**PASSAGE PROVIDED:**
--------
Syria is many things — a nation run by a despot, a country where freedom doesn’t exist and a nation that has on more than one occasion harbored our enemies — but the reason Obama wanted to use to launch a missile strike was retaliation for the nation using chemical weapons to gas its own people.
No American was harmed in the gassing of Syrians. No American installation, ship or plane was assaulted. While the wholesale slaughter of civilians within a nation’s on borders is despicable it is — and should remain — the business of that nation and not something that warrants military action by the United States — or any other country for that matter
That fact that Obama even is even seriously considering such an attack is reason enough to doubt his credibility. His term in office is filled with many other flagrant examples to doubt his credibility — like his anti-Constitutional assault on rights through not only continuation of the invasion of American freedoms through use of the USA Patriot Act but his expansion of those abuses.
Those who pay attention to acts and consequences also note that whenever America decides to take some unilateral — and usually unwarranted action — against a country in the Middle East, it results in serious problems down the road. The bombing of Pan Am flight 103 and even the 9/11 terrorist attacks against America can all be traced back to the unwarranted use of American military power against a nation like Syria.
--------
(Records from a data source)
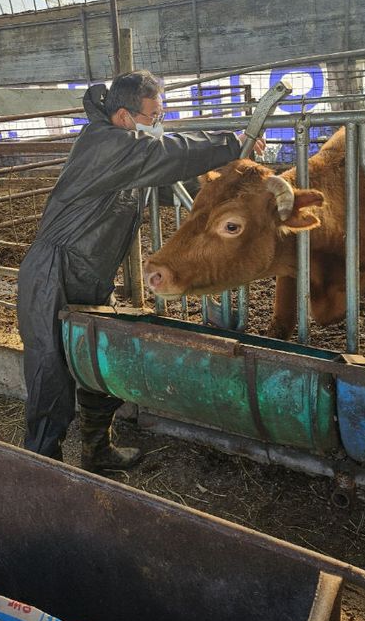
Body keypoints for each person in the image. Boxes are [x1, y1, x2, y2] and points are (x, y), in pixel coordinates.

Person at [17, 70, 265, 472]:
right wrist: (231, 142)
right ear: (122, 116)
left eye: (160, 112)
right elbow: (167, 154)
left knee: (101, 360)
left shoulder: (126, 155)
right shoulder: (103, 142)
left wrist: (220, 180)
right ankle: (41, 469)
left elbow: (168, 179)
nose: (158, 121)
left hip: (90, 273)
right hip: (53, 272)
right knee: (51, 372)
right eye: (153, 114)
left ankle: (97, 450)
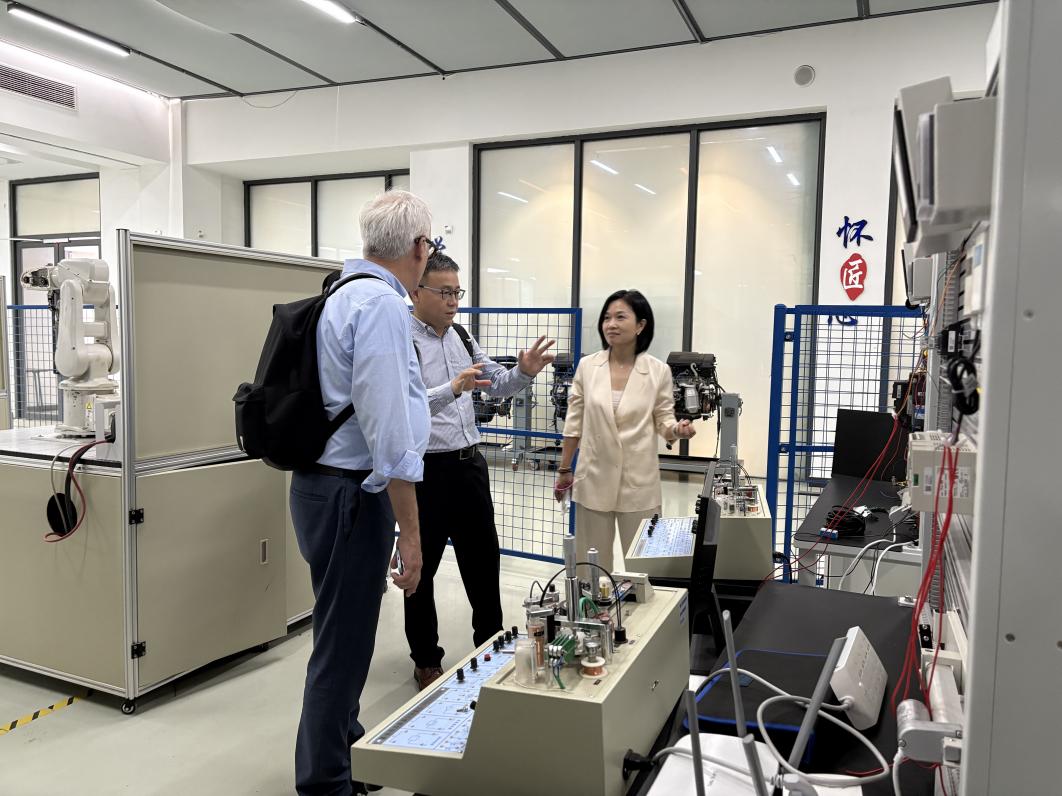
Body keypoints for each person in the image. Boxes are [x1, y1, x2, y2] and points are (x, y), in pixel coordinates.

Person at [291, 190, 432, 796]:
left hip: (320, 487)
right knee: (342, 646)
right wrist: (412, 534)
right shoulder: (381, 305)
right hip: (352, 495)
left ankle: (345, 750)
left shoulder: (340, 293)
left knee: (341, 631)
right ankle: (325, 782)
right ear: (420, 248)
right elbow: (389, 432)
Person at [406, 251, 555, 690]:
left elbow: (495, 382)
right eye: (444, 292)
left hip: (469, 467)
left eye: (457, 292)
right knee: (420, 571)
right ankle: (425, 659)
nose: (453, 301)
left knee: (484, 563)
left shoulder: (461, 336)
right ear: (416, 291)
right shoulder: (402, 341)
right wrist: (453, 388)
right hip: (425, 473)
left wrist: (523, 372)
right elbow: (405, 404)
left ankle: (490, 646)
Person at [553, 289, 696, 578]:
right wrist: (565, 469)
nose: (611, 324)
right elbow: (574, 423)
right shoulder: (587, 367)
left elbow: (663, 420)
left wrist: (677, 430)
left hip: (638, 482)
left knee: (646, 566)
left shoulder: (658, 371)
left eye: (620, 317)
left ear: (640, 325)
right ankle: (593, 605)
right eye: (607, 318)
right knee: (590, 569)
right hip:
--------
**ACTIVITY:**
Extend the opinion piece on a proposed U.S. missile strike against Syria, picking up right after its last sentence.

**ANSWER TO THIS EXERCISE:**
The problem, of course, is that America seldom learns from past mistakes. We made the same mistakes in Vietnam that cost the lives of American military personnel in Afghanistan. It is a pattern that this nation, unfortunately, makes over and over.
We here at Capitol Hill Blue feel that Obama’s credibility isn’t at stake in the Syria decision because, in our opinion, he lacks credibility in the first place. If he attacks Syria, it brings serious questions more on the credibility of America — a nation that repeatedly commits hypocritical acts through its too often dangerous actions.
The English parliament rejected its own prime minister this week by turning down any involvement by that nation in an attack on Syria.
Congress should do the same thing with Obama’s incredibly outrageous plan.
Such action by a body that is supposed to be occupied by elected representatives of the people won’t restore the damaged credibility of America — but it will at least be a step in the right direction.